Work to be completed: Determine how many lines of the material hold the string "животне" and reply with only that number.
# # #
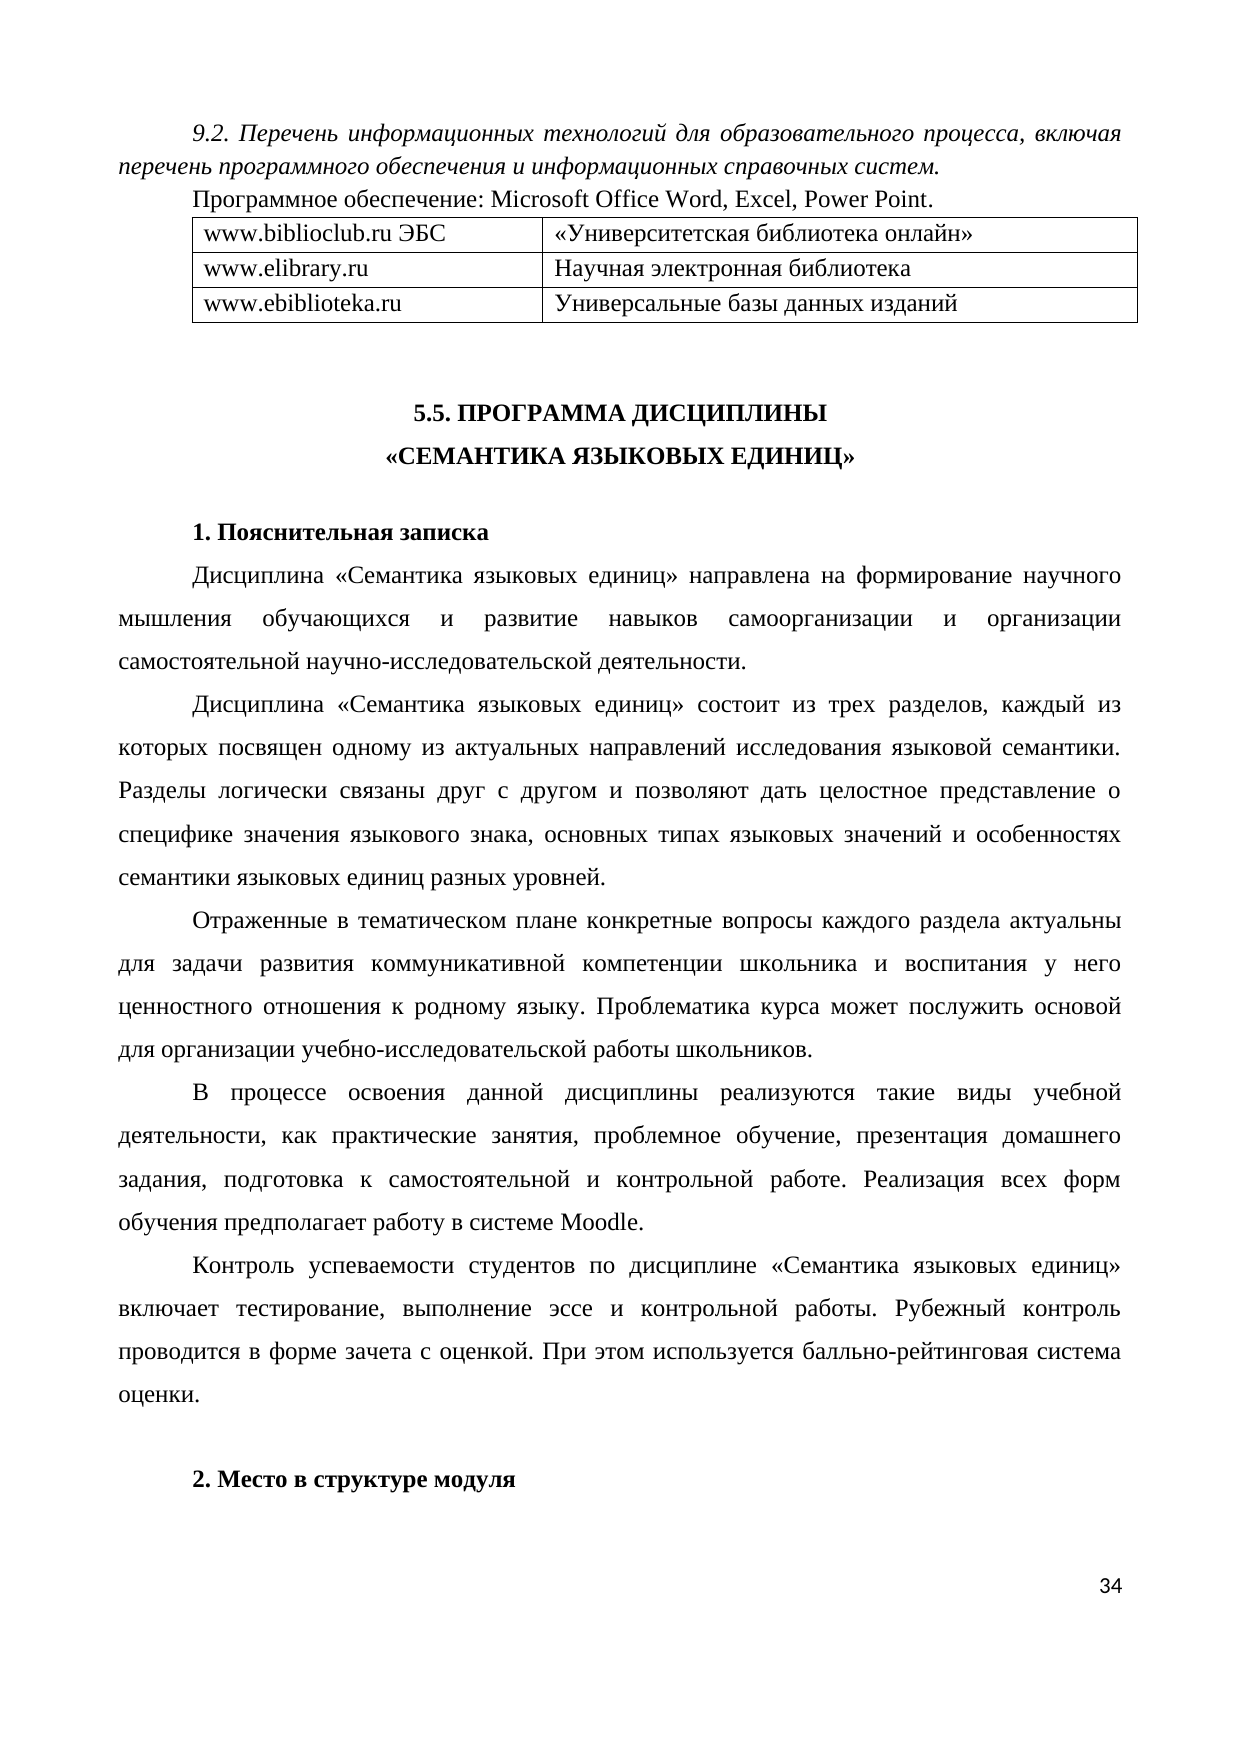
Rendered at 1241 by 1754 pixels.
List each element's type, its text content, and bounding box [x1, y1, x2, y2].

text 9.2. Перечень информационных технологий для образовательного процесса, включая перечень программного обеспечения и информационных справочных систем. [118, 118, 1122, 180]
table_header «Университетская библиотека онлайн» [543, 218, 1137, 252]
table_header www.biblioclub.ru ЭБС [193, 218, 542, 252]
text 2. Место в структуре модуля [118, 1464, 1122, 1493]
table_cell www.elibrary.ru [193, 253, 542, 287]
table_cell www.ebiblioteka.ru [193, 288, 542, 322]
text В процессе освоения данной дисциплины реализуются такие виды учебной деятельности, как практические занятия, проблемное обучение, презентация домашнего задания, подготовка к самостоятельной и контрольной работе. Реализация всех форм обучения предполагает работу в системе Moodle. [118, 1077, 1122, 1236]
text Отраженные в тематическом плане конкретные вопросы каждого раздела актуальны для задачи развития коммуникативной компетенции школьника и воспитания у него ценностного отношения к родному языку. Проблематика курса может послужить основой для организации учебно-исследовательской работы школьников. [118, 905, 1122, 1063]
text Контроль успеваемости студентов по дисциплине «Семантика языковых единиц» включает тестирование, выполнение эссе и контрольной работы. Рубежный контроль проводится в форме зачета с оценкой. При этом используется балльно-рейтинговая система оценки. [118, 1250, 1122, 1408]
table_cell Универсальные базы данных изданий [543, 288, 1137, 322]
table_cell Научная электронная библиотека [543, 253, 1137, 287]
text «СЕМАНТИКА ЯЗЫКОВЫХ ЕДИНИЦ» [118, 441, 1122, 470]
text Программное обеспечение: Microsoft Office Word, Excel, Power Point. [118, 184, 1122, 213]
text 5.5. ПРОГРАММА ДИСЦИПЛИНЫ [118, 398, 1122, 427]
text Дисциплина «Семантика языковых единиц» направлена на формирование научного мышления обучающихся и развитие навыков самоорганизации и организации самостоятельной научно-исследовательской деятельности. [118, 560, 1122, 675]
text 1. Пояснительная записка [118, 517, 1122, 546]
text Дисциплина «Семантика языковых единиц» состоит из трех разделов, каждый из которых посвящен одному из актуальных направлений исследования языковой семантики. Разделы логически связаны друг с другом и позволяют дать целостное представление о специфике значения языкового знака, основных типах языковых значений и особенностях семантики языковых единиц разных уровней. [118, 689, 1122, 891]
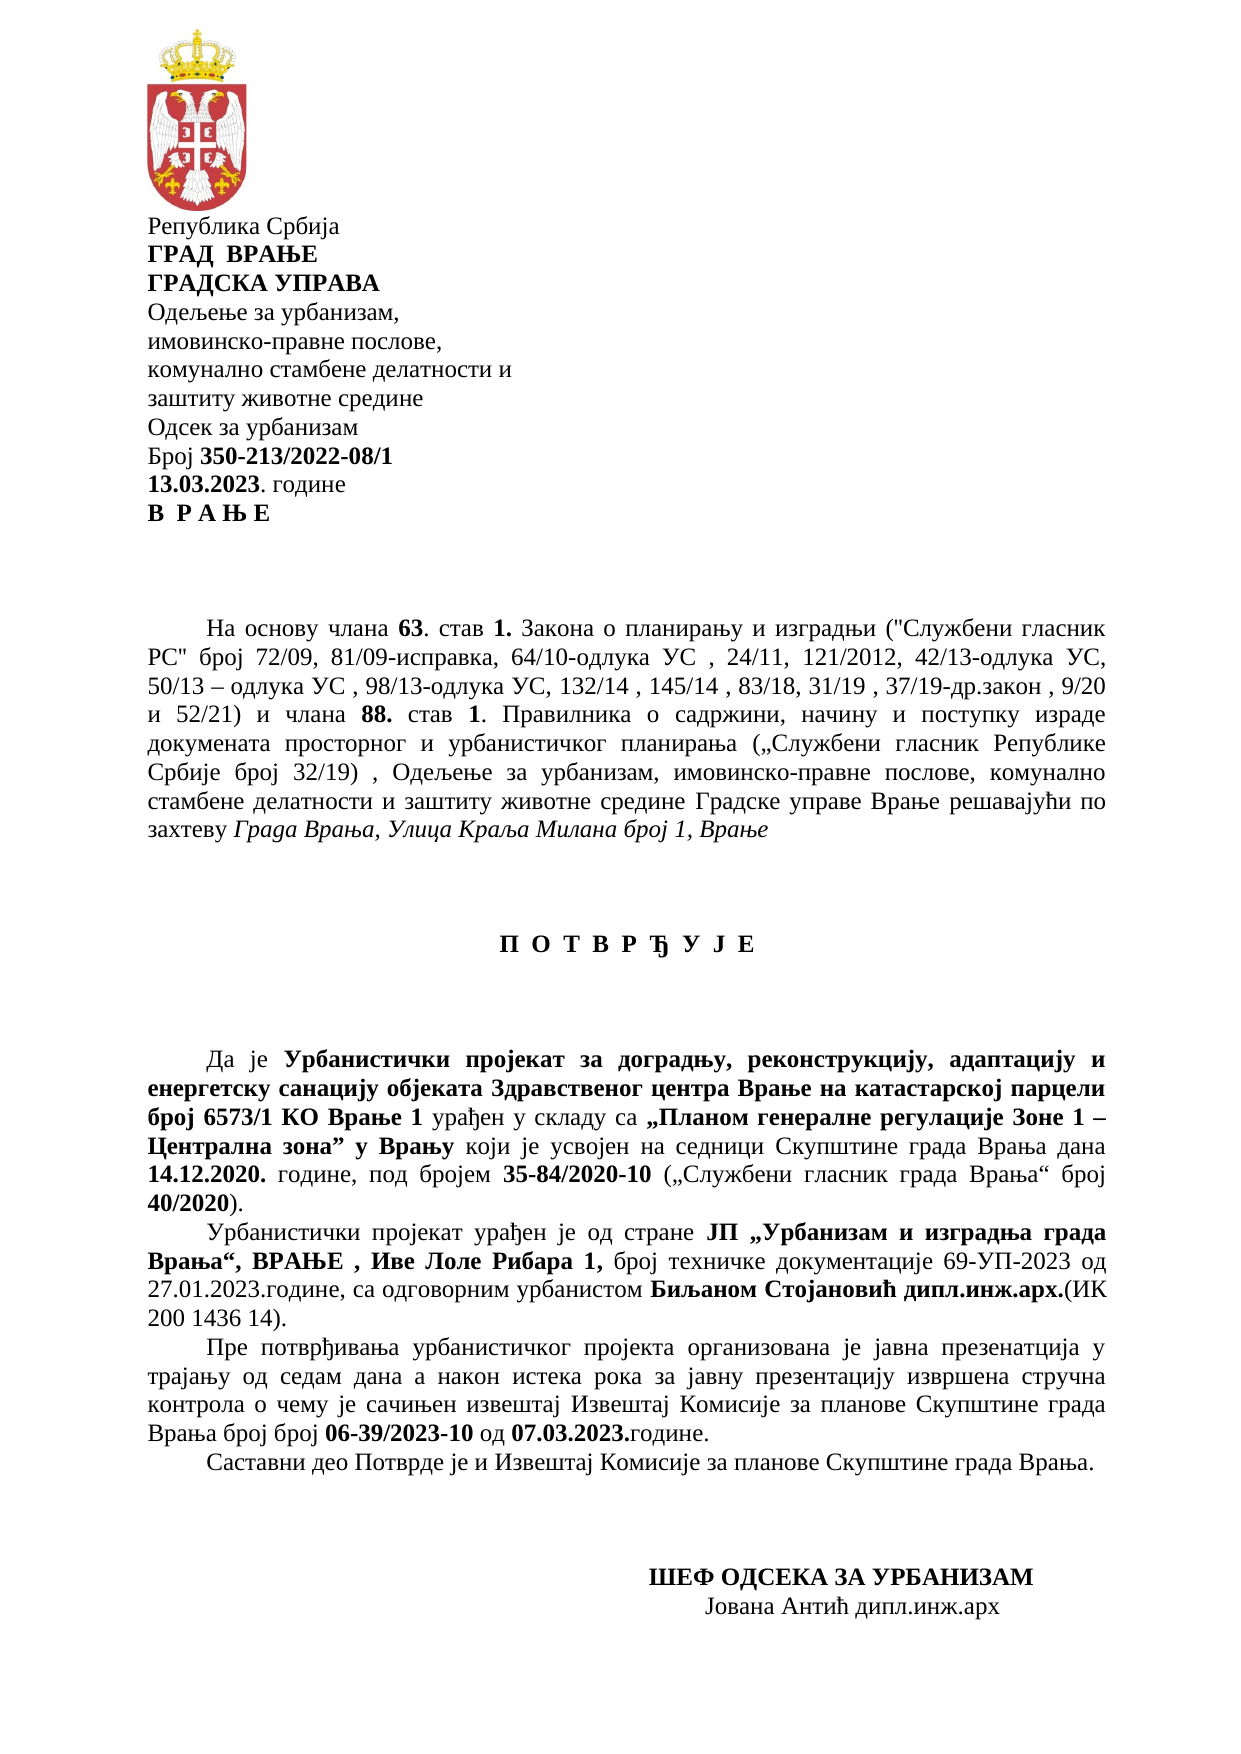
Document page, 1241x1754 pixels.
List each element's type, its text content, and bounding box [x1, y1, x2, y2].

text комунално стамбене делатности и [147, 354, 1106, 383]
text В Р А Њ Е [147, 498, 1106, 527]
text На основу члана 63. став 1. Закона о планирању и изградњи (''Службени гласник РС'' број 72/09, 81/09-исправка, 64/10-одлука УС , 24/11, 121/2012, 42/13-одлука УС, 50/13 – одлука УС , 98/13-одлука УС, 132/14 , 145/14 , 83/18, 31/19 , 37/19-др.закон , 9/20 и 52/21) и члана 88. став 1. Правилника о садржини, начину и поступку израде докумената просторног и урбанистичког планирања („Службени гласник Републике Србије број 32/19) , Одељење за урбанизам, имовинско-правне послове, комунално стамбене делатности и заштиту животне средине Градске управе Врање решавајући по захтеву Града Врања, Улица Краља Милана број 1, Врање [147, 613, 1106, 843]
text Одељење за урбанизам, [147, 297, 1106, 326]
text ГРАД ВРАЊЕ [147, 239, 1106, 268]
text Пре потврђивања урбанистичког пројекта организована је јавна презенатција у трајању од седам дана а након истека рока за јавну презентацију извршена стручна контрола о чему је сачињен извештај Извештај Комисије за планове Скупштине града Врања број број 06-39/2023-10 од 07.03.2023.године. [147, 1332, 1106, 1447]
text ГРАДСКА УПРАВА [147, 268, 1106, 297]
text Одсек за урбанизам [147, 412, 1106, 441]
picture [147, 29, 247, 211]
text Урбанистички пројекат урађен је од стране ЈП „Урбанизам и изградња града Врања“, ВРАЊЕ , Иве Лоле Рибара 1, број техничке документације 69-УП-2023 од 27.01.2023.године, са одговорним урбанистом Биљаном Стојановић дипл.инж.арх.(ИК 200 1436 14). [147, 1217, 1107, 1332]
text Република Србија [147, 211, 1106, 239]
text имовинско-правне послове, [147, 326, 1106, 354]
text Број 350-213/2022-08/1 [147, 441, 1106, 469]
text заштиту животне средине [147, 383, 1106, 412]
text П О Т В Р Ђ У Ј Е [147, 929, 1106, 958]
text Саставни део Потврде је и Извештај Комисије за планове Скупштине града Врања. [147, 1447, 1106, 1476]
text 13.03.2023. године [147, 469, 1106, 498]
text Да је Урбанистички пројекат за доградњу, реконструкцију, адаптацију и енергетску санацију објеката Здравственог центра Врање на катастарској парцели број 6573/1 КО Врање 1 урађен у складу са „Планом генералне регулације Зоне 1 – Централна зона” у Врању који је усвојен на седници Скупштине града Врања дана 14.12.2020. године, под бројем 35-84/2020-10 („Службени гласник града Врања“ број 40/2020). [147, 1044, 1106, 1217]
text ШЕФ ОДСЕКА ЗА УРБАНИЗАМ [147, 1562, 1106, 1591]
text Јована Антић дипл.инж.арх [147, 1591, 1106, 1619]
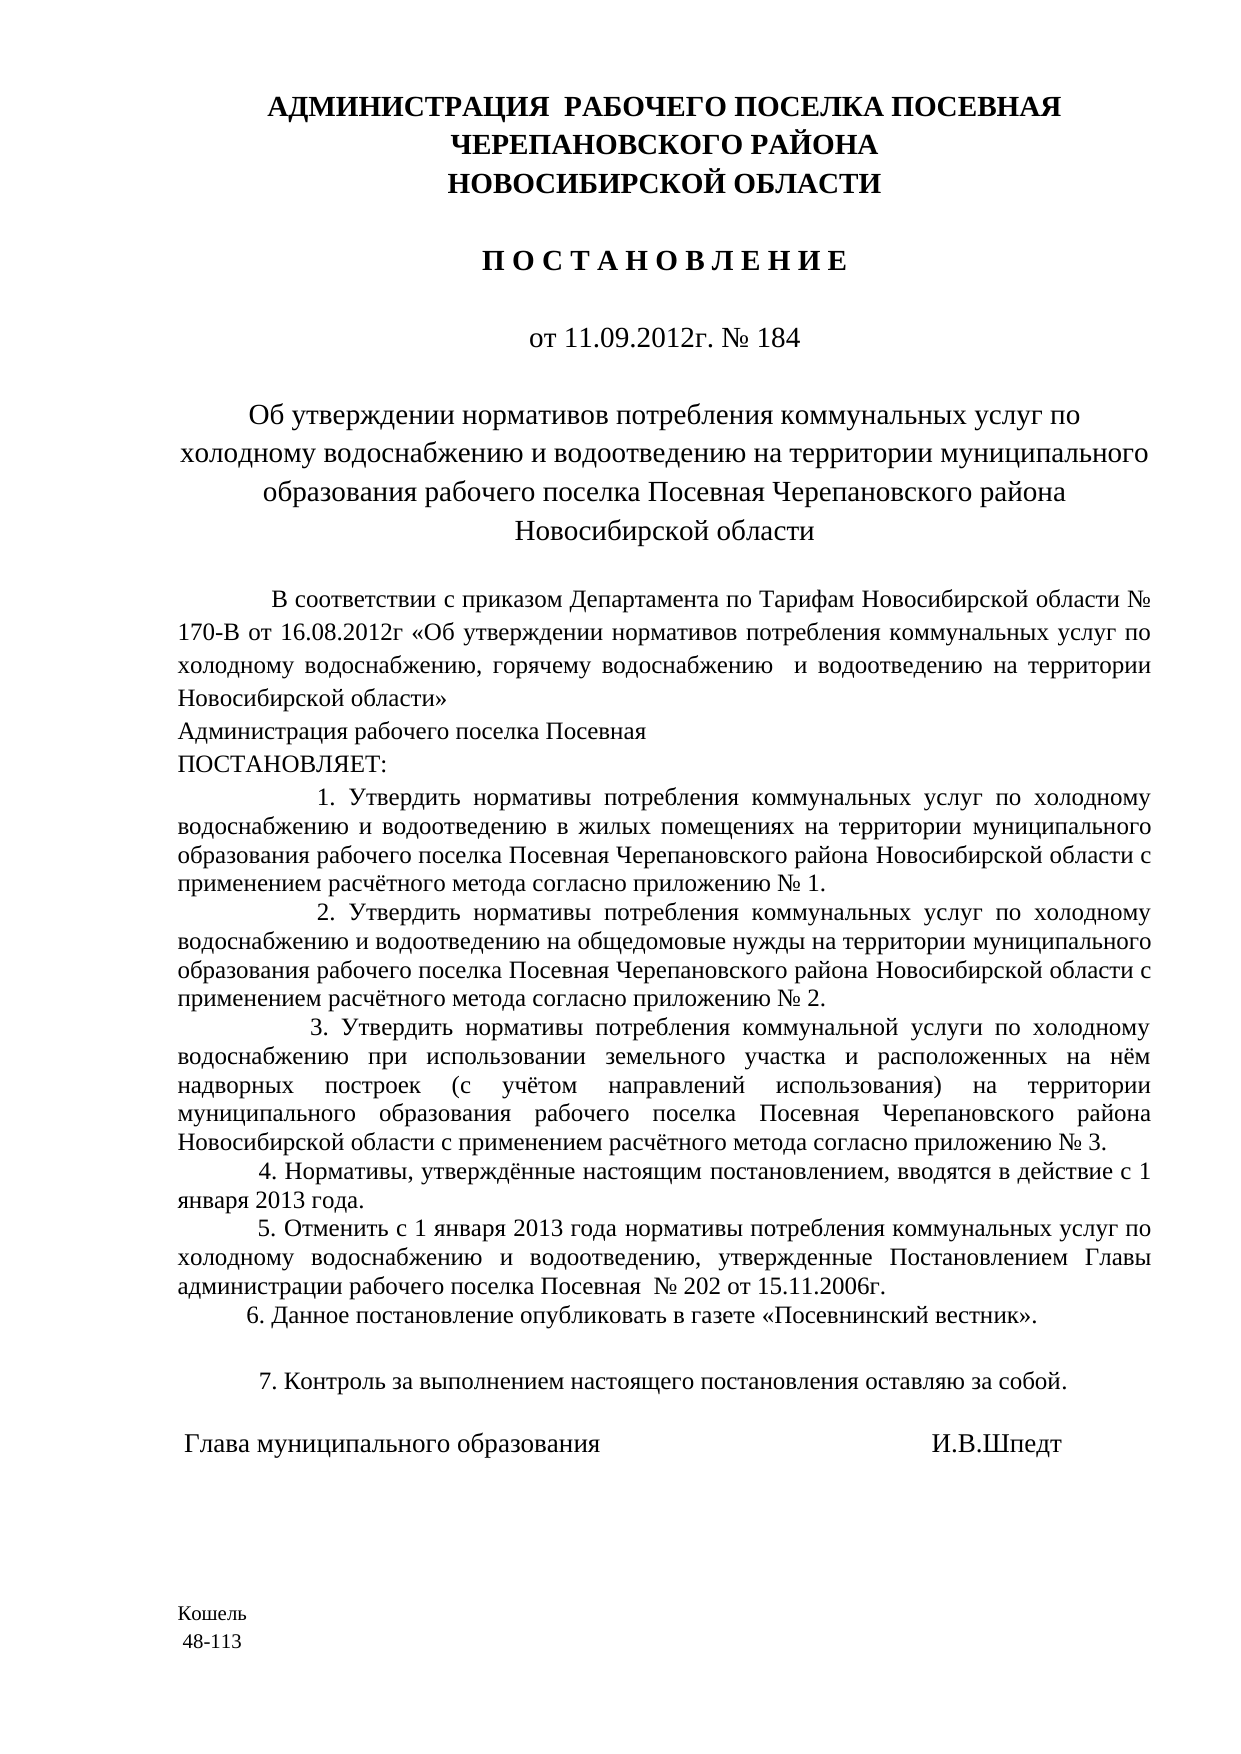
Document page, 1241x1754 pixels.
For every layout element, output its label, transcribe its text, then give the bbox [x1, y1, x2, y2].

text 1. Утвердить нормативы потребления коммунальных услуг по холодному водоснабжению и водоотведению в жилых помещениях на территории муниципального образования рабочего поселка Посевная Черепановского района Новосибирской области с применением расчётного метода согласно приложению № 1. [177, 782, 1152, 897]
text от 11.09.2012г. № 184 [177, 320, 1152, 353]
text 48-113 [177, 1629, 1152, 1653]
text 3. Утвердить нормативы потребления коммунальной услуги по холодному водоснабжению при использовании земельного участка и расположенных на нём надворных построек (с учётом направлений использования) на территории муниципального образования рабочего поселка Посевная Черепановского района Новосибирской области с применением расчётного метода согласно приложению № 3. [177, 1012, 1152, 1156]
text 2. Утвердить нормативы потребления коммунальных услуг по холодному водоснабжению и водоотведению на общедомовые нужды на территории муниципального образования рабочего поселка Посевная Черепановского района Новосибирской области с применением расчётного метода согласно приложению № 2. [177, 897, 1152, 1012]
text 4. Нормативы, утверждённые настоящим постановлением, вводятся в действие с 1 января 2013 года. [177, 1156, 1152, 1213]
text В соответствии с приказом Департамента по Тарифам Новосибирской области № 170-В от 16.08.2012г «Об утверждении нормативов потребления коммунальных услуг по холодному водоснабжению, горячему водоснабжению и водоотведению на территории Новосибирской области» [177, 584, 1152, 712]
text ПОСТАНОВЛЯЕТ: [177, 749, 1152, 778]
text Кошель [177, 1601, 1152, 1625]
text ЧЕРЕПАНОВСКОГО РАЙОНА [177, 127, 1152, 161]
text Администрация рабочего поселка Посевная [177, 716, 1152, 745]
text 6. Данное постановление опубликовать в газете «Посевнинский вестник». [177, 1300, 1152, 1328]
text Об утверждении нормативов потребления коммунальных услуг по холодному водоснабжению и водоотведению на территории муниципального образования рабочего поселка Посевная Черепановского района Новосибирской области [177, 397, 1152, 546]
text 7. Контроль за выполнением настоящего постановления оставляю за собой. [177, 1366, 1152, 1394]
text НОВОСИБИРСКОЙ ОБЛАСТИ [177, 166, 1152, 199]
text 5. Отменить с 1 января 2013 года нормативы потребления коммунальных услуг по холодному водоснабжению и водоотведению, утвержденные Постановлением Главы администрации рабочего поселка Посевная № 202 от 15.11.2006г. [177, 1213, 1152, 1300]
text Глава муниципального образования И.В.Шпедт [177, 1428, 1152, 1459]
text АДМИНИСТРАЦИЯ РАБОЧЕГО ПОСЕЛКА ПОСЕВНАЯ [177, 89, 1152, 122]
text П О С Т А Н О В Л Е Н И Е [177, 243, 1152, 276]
# # #
Written solution: 2